** To do **
Your answer should hold exactly the lines from the one containing "text [150, 150, 1090, 247]" through the end of the material, and no others.

** Data extract **
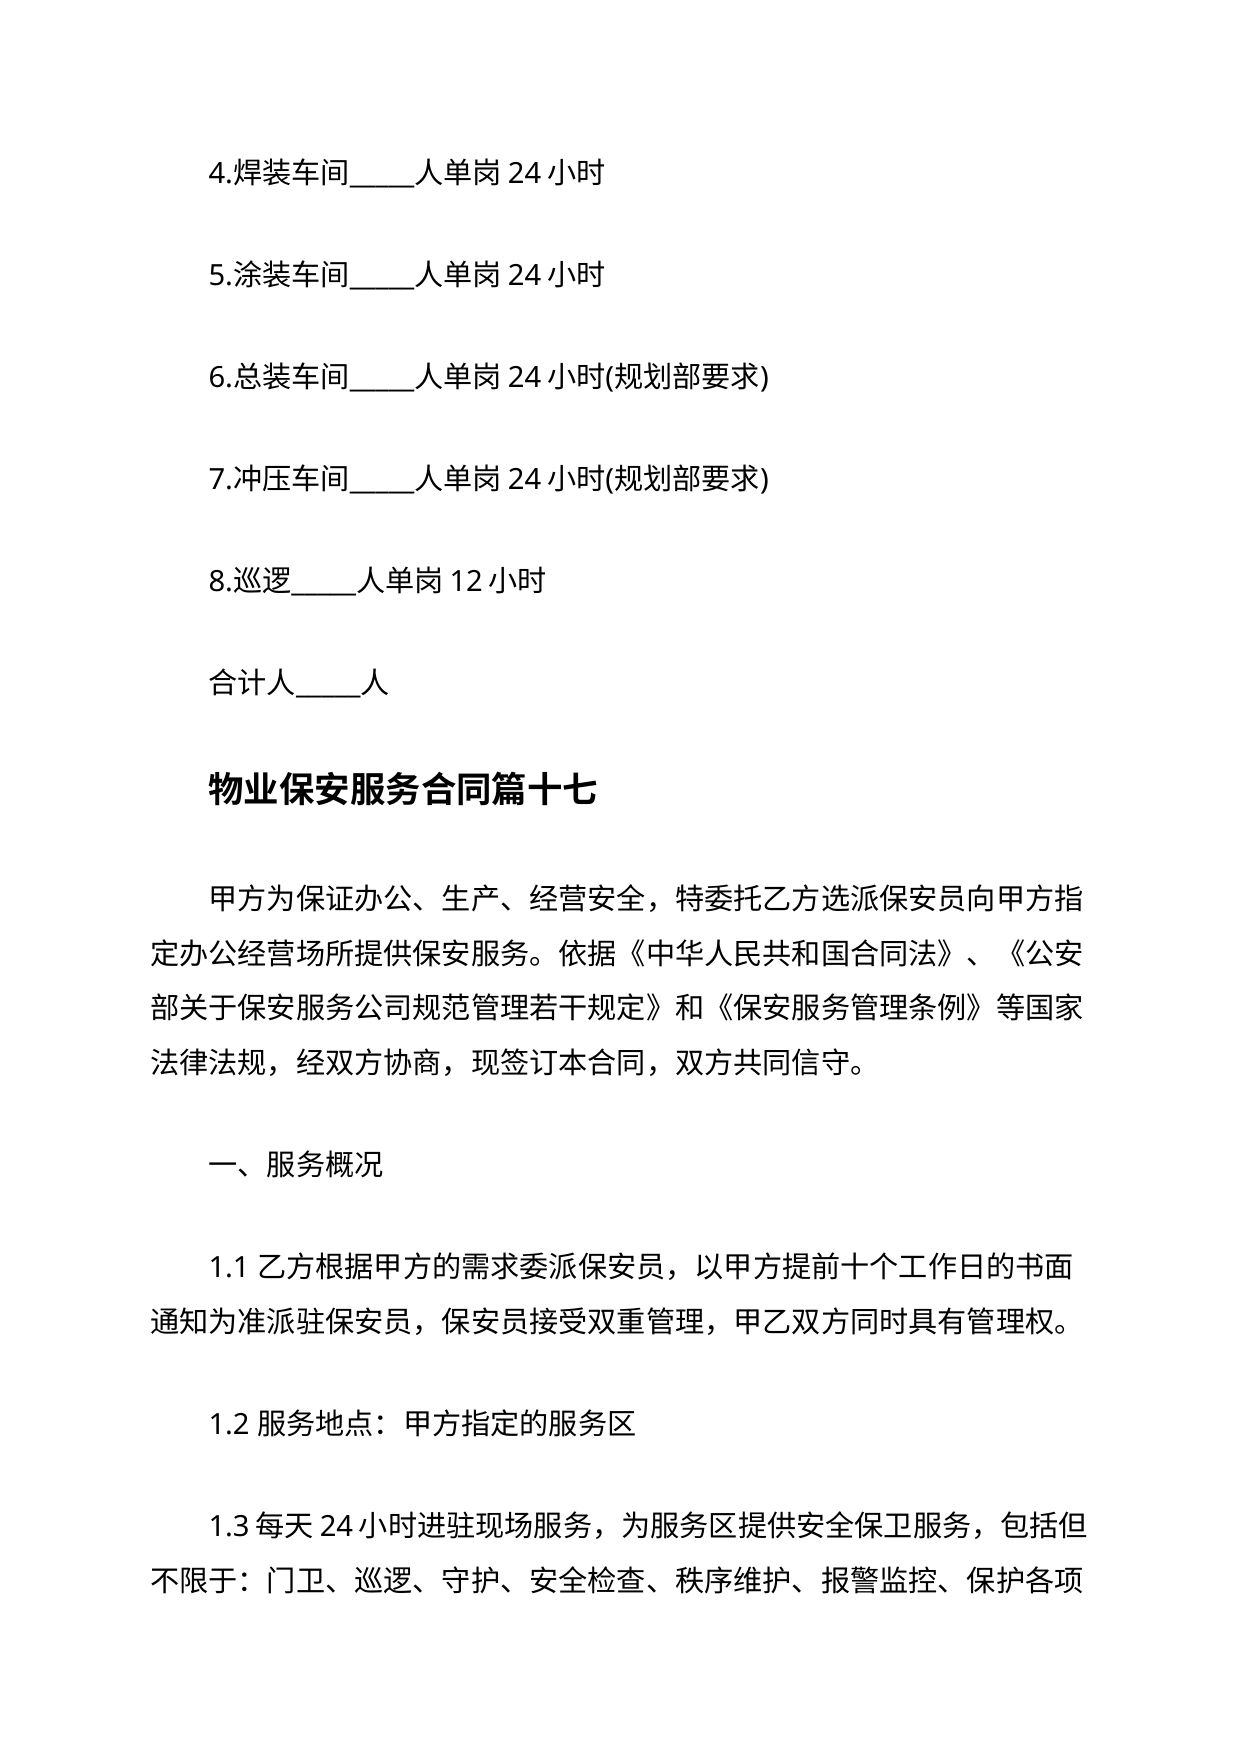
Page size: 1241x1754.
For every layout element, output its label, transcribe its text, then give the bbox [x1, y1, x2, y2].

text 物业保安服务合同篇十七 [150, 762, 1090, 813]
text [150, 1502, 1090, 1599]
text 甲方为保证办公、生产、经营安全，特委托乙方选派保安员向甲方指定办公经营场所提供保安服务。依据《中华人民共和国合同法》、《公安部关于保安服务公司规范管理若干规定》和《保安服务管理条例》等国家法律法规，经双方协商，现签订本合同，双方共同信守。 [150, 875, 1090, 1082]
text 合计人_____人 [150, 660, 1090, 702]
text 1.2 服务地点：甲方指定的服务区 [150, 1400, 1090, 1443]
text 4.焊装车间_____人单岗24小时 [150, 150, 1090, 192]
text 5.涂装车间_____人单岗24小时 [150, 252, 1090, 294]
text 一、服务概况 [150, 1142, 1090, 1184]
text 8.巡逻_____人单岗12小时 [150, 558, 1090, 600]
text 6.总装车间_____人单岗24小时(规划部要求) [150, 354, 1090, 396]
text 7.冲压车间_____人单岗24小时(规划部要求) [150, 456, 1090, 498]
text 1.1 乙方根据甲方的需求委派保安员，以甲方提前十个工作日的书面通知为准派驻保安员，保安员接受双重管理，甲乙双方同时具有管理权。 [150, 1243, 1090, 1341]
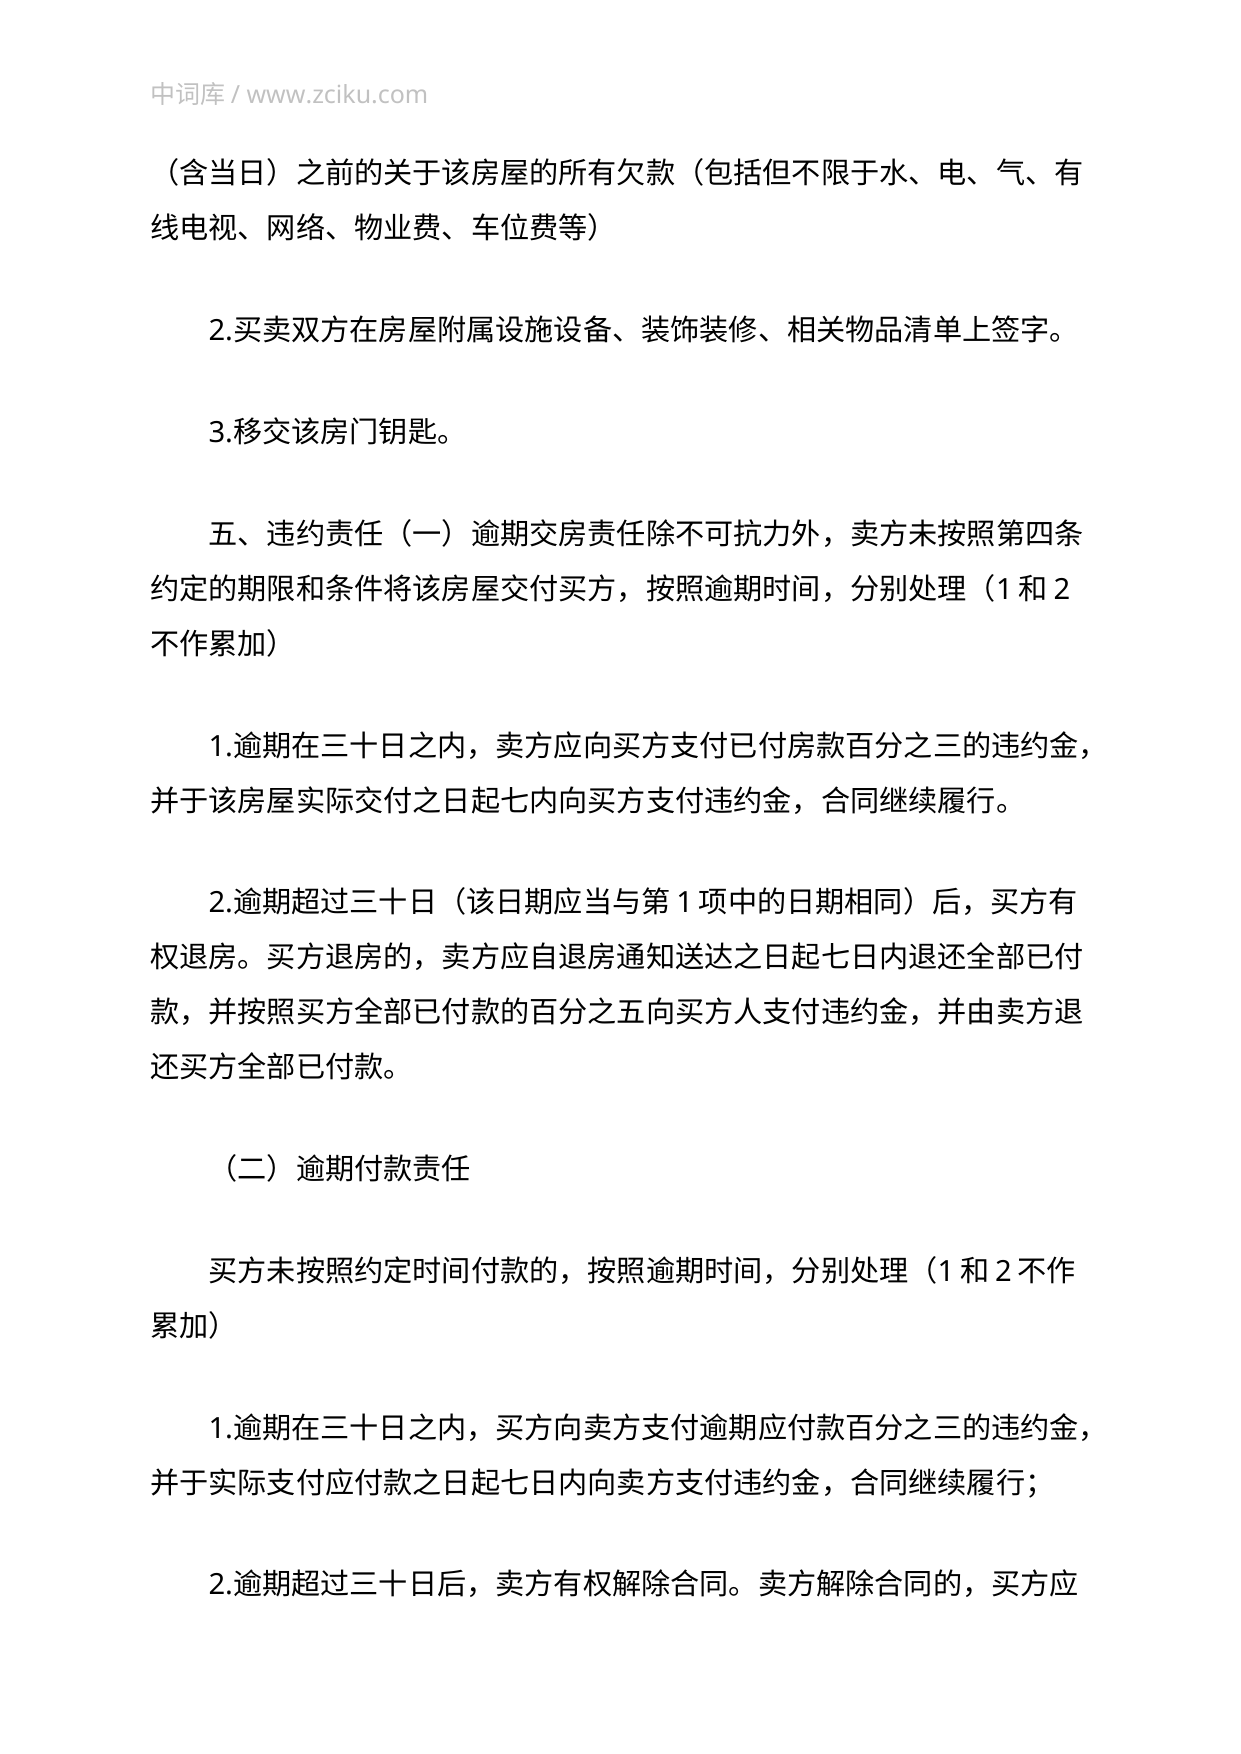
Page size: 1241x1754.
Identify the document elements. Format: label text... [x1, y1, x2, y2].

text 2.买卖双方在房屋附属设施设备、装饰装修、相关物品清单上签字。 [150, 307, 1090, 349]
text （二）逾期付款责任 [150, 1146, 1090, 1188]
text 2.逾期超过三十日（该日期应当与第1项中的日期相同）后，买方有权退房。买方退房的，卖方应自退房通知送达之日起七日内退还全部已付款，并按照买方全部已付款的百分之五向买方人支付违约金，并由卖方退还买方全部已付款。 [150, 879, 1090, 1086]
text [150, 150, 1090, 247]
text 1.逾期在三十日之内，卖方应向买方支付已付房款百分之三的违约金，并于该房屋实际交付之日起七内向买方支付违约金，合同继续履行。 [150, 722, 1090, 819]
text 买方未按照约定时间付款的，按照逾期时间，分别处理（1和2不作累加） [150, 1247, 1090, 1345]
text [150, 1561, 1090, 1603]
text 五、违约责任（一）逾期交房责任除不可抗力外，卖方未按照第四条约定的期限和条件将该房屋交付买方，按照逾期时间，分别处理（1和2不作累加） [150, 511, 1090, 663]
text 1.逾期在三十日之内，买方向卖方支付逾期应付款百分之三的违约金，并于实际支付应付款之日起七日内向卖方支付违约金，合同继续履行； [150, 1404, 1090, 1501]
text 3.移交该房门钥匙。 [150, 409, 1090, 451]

** Output of the task **
text [150, 150, 1090, 247]
text 1.逾期在三十日之内，卖方应向买方支付已付房款百分之三的违约金，并于该房屋实际交付之日起七内向买方支付违约金，合同继续履行。 [150, 722, 1090, 819]
text 买方未按照约定时间付款的，按照逾期时间，分别处理（1和2不作累加） [150, 1247, 1090, 1345]
text [150, 1561, 1090, 1603]
text 五、违约责任（一）逾期交房责任除不可抗力外，卖方未按照第四条约定的期限和条件将该房屋交付买方，按照逾期时间，分别处理（1和2不作累加） [150, 511, 1090, 663]
text 1.逾期在三十日之内，买方向卖方支付逾期应付款百分之三的违约金，并于实际支付应付款之日起七日内向卖方支付违约金，合同继续履行； [150, 1404, 1090, 1501]
text 3.移交该房门钥匙。 [150, 409, 1090, 451]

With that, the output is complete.